▸ **DOCUMENT TEXT**:
· · ·
KENNETH R. LEMKE, DEFENDANT-APPELLANT.



[6] Appeal from the Circuit Court of Edwards County. No. 01-CF-49 Honorable David K. Frankland, Judge, presiding.

[7] The opinion of the court was delivered by: Justice Goldenhersh

[8]  After a bench trial in the circuit court of Edwards County, the defendant, Kenneth R. Lemke, was found guilty of first-degree murder (720 ILCS 5/9-1(a)(2) (West 2000)). On appeal, the defendant raises the issue of whether his trial counsel's failure to present the defense that the defendant had committed the lesser offense of involuntary manslaughter constituted the ineffective assistance of counsel. We reverse and remand for a new trial.

[9]  FACTS

[10]   The defendant was charged with two counts of first-degree murder and one count of domestic battery arising from the shooting death of his stepson, Lance Albertson. The matter proceeded to a bench trial.
· · ·
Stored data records
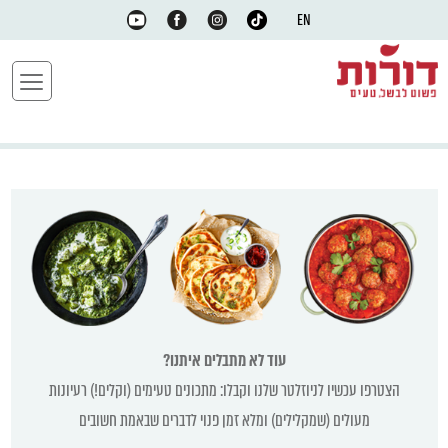
EN
עוד לא מתבלים איתנו?
הצטרפו עכשיו לניוזלטר שלנו וקבלו: מתכונים טעימים (וקלים!) רעיונות
מעולים (שמקלילים) ומלא זמן פנוי לדברים שבאמת חשובים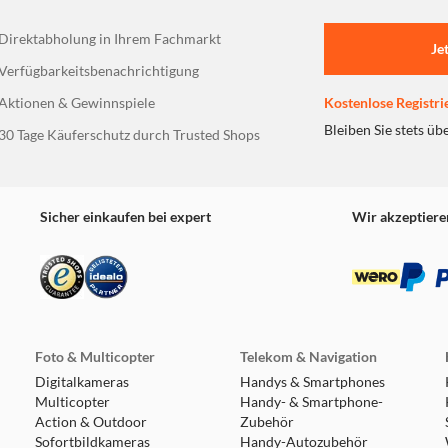
Direktabholung in Ihrem Fachmarkt
Je
Verfügbarkeitsbenachrichtigung
Aktionen & Gewinnspiele
Kostenlose Registri
Bleiben Sie stets üb
30 Tage Käuferschutz durch Trusted Shops
Sicher einkaufen bei expert
Wir akzeptiere
Foto & Multicopter
Telekom & Navigation
Digitalkameras
Handys & Smartphones
Multicopter
Handy- & Smartphone-
Action & Outdoor
Zubehör
Sofortbildkameras
Handy-Autozubehör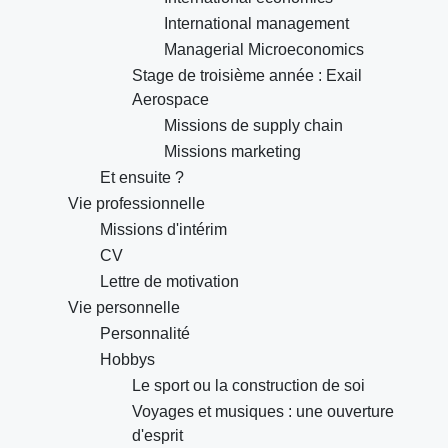
International management
Managerial Microeconomics
Stage de troisième année : Exail
Aerospace
Missions de supply chain
Missions marketing
Et ensuite ?
Vie professionnelle
Missions d'intérim
CV
Lettre de motivation
Vie personnelle
Personnalité
Hobbys
Le sport ou la construction de soi
Voyages et musiques : une ouverture
d'esprit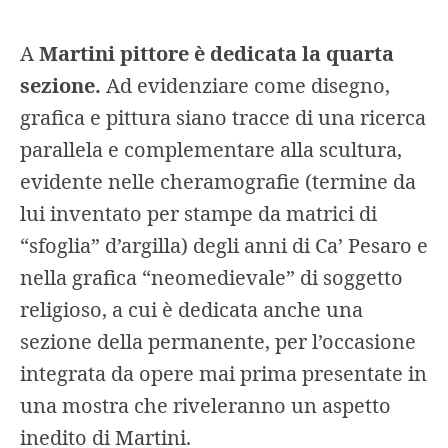
A
Martini pittore è dedicata la quarta
sezione.
Ad evidenziare come disegno,
grafica e pittura siano tracce di una ricerca
parallela e complementare alla scultura,
evidente nelle cheramografie (termine da
lui inventato per stampe da matrici di
“sfoglia” d’argilla) degli anni di Ca’ Pesaro e
nella grafica “neomedievale” di soggetto
religioso, a cui è dedicata anche una
sezione della permanente, per l’occasione
integrata da opere mai prima presentate in
una mostra che riveleranno un aspetto
inedito di Martini.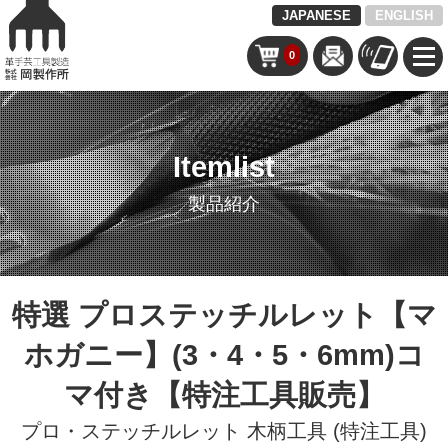
JAPANESE
ENGLISH
0
Itemlist
製品紹介
特選 プロステッチルレット【マ
ホガニー】(3・4・5・6mm)コ
マ付き【特注工具販売】
プロ・ステッチルレット
木柄工具 (特注工具)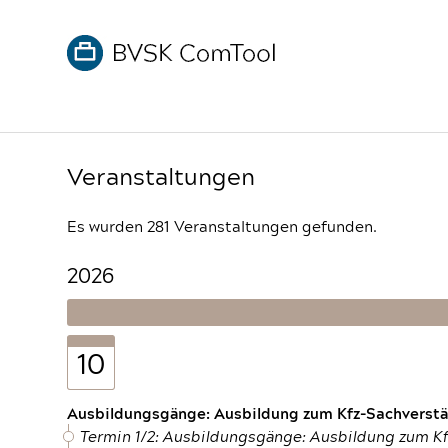
Veranstaltungen
Es wurden 281 Veranstaltungen gefunden.
2026
10
Ausbildungsgänge: Ausbildung zum Kfz-Sachverstän
Termin 1/2: Ausbildungsgänge: Ausbildung zum K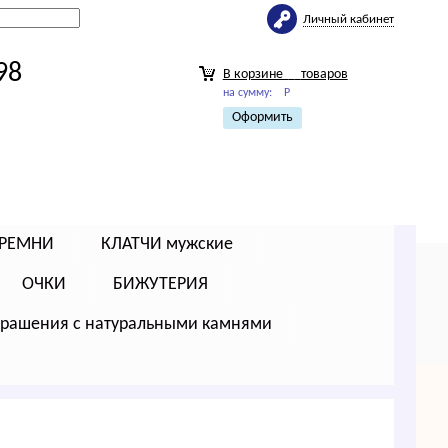
Личный кабинет
98
В корзине
товаров
на сумму:
Р
Оформить
РЕМНИ
КЛАТЧИ мужские
ОЧКИ
БИЖУТЕРИЯ
крашения с натуральными камнями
· · ·
Can you repeat the court opinion from "[7] The opinion of" to "a bench trial." word for word?

[7] The opinion of the court was delivered by: Justice Goldenhersh

[8]  After a bench trial in the circuit court of Edwards County, the defendant, Kenneth R. Lemke, was found guilty of first-degree murder (720 ILCS 5/9-1(a)(2) (West 2000)). On appeal, the defendant raises the issue of whether his trial counsel's failure to present the defense that the defendant had committed the lesser offense of involuntary manslaughter constituted the ineffective assistance of counsel. We reverse and remand for a new trial.

[9]  FACTS

[10]   The defendant was charged with two counts of first-degree murder and one count of domestic battery arising from the shooting death of his stepson, Lance Albertson. The matter proceeded to a bench trial.